Studies have identified a central role for IgE/FcεRI/mast cells in promoting the clinical manifestations of anaphylaxis, however evidence suggests involvement of platelets in anaphylaxis. Herein, we examined platelet activation and involvement in the symptoms of IgE-mediated anaphylaxis in mice.
Platelet activation was measured by flow cytometry analyses (anti-CD41a and anti-CD62p). Passive IgE-mediated anaphylaxis [i.v. injection of anti-IgE (EM95, 20μg)], passive oral antigen-induced IgE anaphylaxis [i.v. anti-trinitrophenyl (TNP)-IgE (20μg), followed by oral gavage with TNP-ovalbumin (TNP-OVA, 50mg)], and active oral antigen-induced anaphylaxis [i.p. 50μg OVA / 1mg alum followed by repeated oral gavage challenge of OVA (50mg)] were induced in BALB/c mice.

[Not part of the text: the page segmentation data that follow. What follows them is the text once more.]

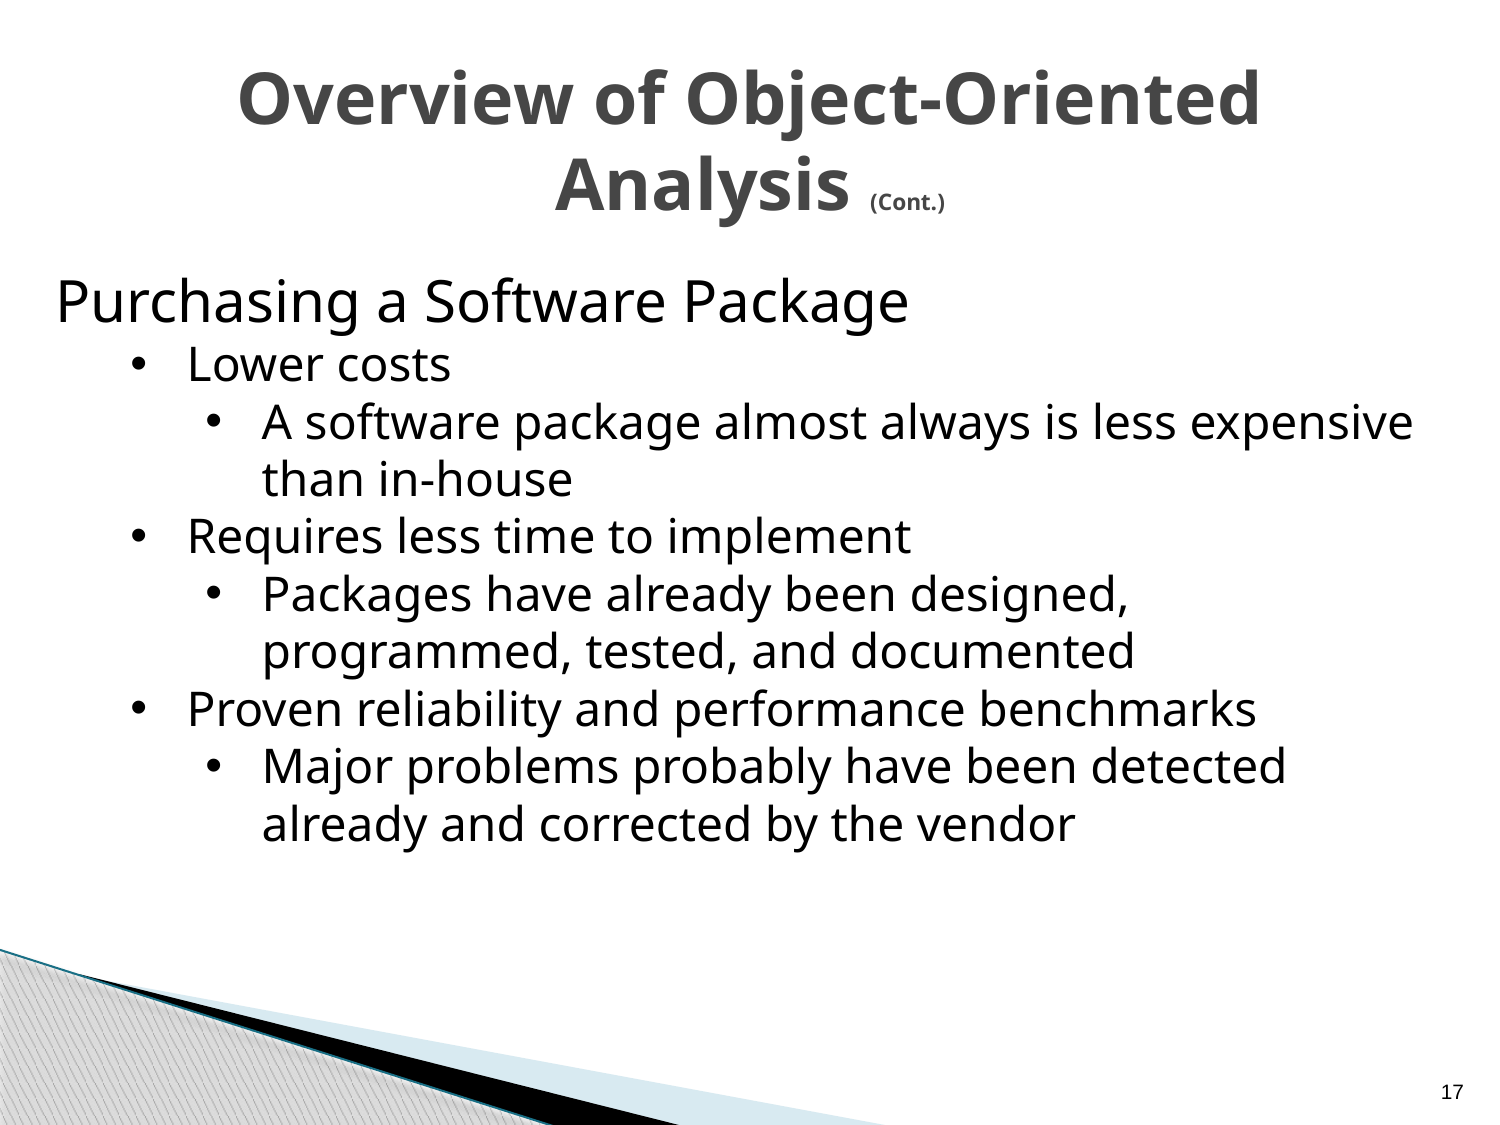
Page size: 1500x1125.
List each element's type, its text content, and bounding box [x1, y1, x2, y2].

slide_number 17 [1418, 1051, 1479, 1112]
title Overview of Object-Oriented Analysis (Cont.) [75, 45, 1425, 233]
text_box Purchasing a Software Package Lower costs A software package almost always is less expensive than in-house Requires less time to implement Packages have already been designed, programmed, tested, and documented Proven reliability and performance benchmarks Major problems probably have been detected already and corrected by the vendor [40, 256, 1463, 859]
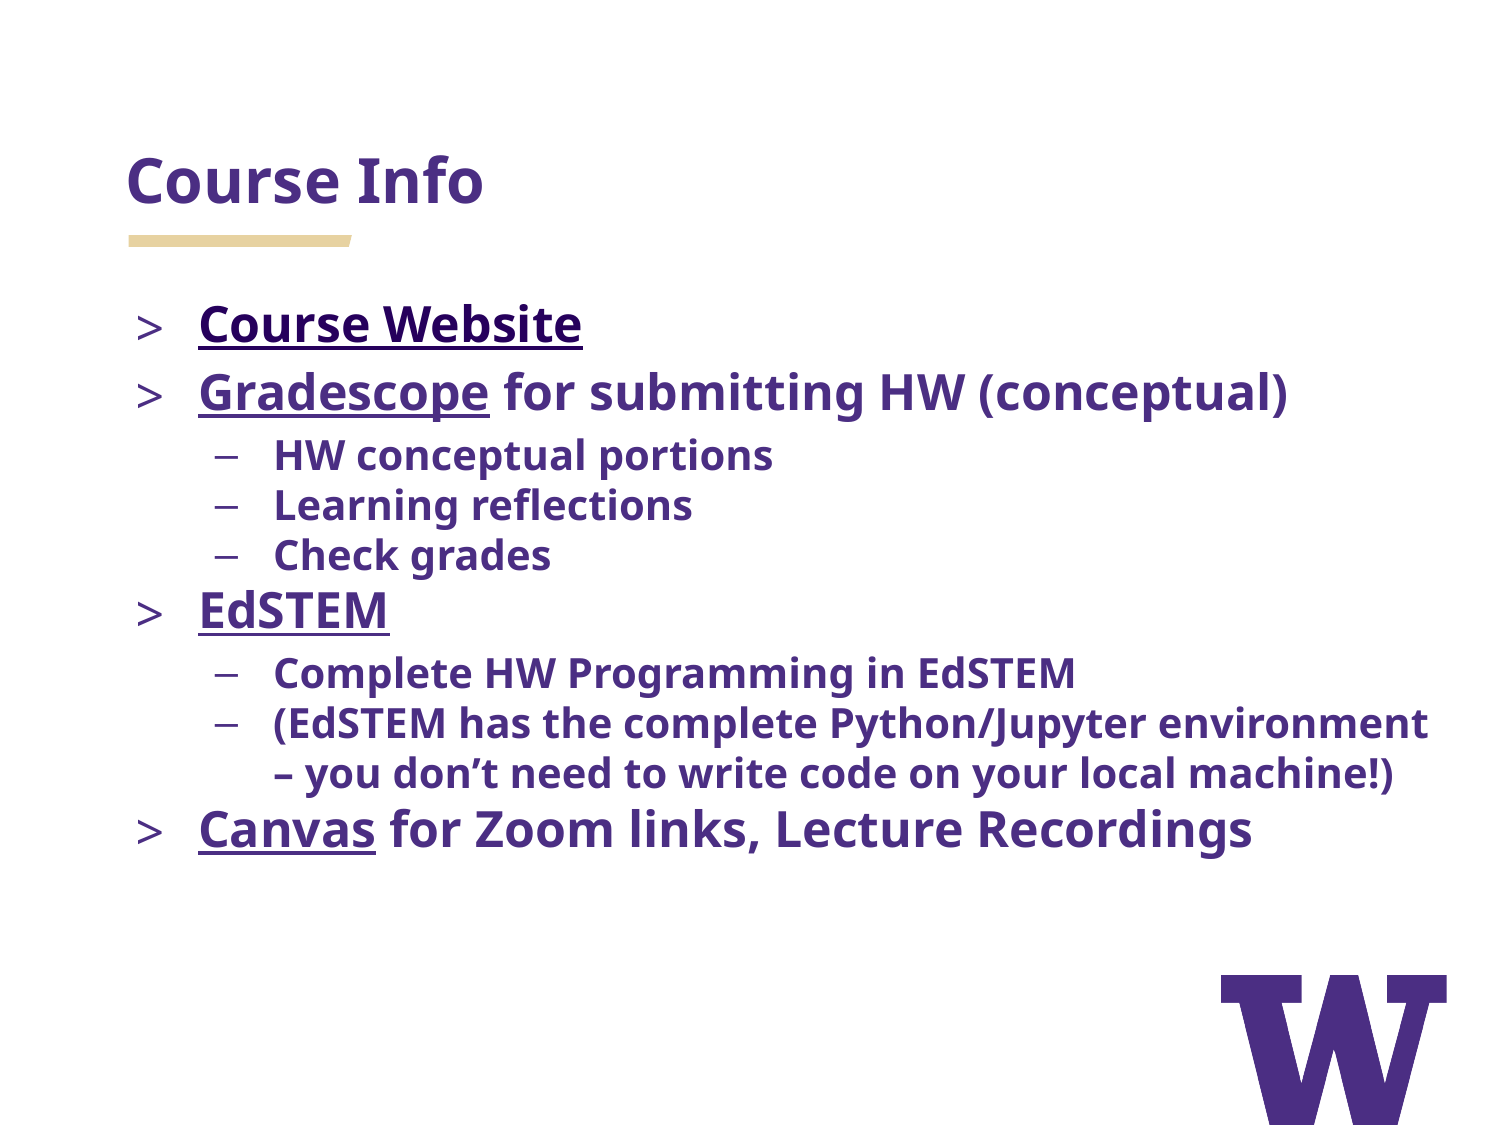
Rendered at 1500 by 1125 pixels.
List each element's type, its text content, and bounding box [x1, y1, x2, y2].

I.v. administration of anti-IgE induced shock (Temperature Change (oC) anti-IgE vs control respectively: -2.83 ± 1.43 vs -0.00 ± 0.42, p < 0.001; mean ± SD) and platelet activation as compared with control Ig (% positive CD62p ± SD; 43.8 ± 10.0 vs 18.7 ± 5.3, p < 0.0001). In contrast, passive and active IgE-mediated oral antigen-induced shock (Temperature Change (oC) -2.98 ± 0.76 and -2.63 ± 0.47), were not associated with increased platelet activation compared to control groups (% positive CD62p ± SD; active oral: 33.4 ± 13.8 vs 17.2 ± 3.6, p = 0.1; passive oral: 12.8 ± 0.8 vs 15.1 ± 0.4, p = 0.017). In vitro stimulation of platelets with adenosine diphosphate induced a significant increase in platelet activation in all groups, confirming platelet functionality.
Systemic anaphylaxis and not oral antigen-induced IgE-mediated anaphylaxis in mice is associated with increased platelet activation.